Definitely intrigued by an actual use case scenario for that filament. Seems like a perfect fit for x-ray applications.

It's such a niche (and expensive) filament, I'm genuinely curious about a few things:

  • Does drying it have any effect on the stringing?
  • How does fan speed/flow rate affect bridging quality?
  • Does the extrusion multiplier need to be tuned?
  • What is bed adhesion like directly on Satin/textured plate? (I'm assuming smooth PEI is 100% out of the question)
  • ... what does a part sound like when dropped on a hard surface? (plastic/ceramic/metal tone)
Respondido : 14/09/2023 2:04 am
Henryhbk
(@henryhbk)
Trusted Member
Topic starter answered:
RE: Printing with tungsten PETG on the mk4 with the Obxidian nozzle

It was fresh out of the bag so better be fully dried!

I left the settings fully default (unlike most typical filaments, I have zero experience with this one)

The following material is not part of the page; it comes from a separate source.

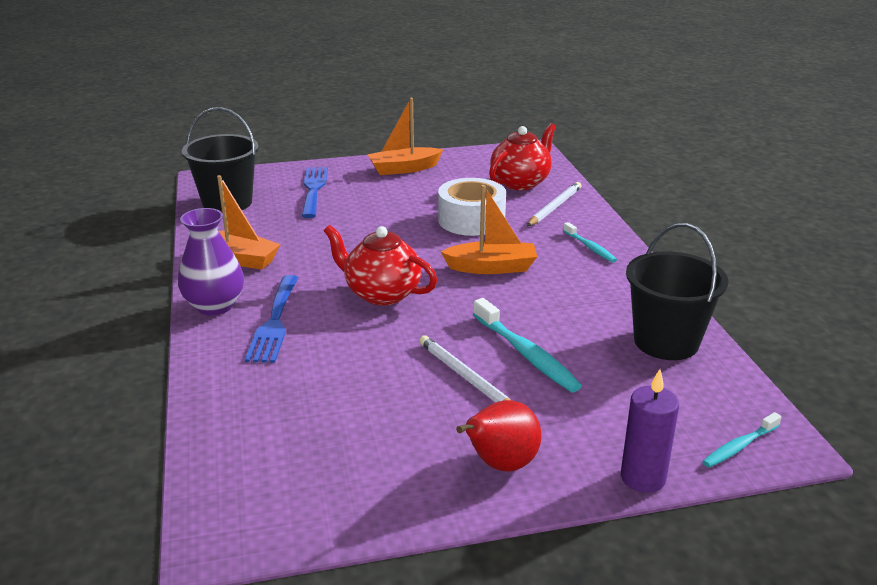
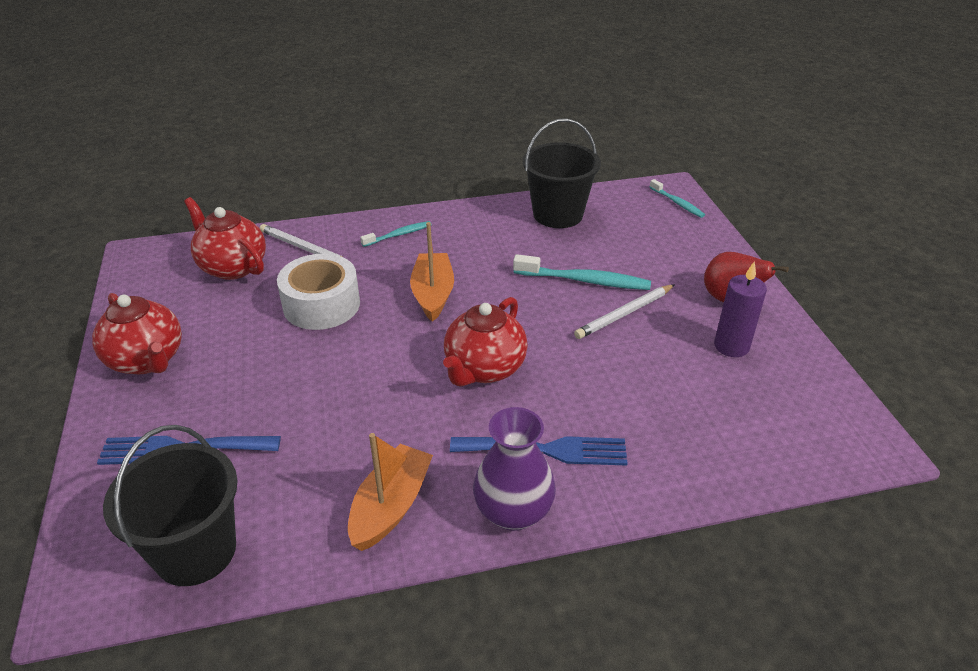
camera: 90 degrees left, 10 degrees up
(404, 169) = (147, 360): orange boat -> red teapot
(526, 354) = (585, 281): turquoise toothbrush -> turquoise toothbrush turned 45 degrees clockwise
(643, 478) = (722, 241): purple candle -> purple candle (731, 346)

I may try reprinting this without a raft to see if the adhesion is better, but I think I might have to watch it give the tiny surface area. Per my CAD system the total contact area is 214mm^2 with a diameter of ~50mm so pretty thin

The part sort of thuds down when gently dropped (given the difficulty in making this I am not going to do a high drop, but I suspect the damping effect of the 25% PETG and the density of tungsten makes it sort of like dropping a block of lead...

Respondido : 14/09/2023 12:20 pm
Henryhbk
(@henryhbk)
Trusted Member
Topic starter answered:
RE: Printing with tungsten PETG on the mk4 with the Obxidian nozzle

Onto granite (25mm cylinder at 100% infill)

Respondido : 14/09/2023 10:34 pm
Henryhbk
(@henryhbk)
Trusted Member
Topic starter answered:
RE:

Something wrong with the post above but here is the sound:

 

Esta publicación ha sido modificada el hace 1 year 2 veces por Henryhbk
Respondido : 14/09/2023 10:40 pm
sngx1275 me gusta
Diem
 Diem
(@diem)
Illustrious Member

It was fresh out of the bag so better be fully dried!

ALWAYS assume that PETG is damp, especially filament with expensive inclusions.

The thermal characterisics must be very non-standard, I'm not surprised the strings are different.

If you need a raft try printing the first layer with regular PETG and 'colour' change to the tungsten.

Do you get any scattering/reflections around the edges?

Cheerio,

Respondido : 15/09/2023 1:16 am
carlmmii y Gummibjorn me gusta
Gummibjorn
(@gummibjorn)
Active Member
RE: Printing with tungsten PETG on the mk4 with the Obxidian nozzle
Posted by: @henryhbk

It was fresh out of the bag so better be fully dried!

Never assume any filament is dry when it is new and just out of the bag. It can absolutely be wet straight from the manufacturer.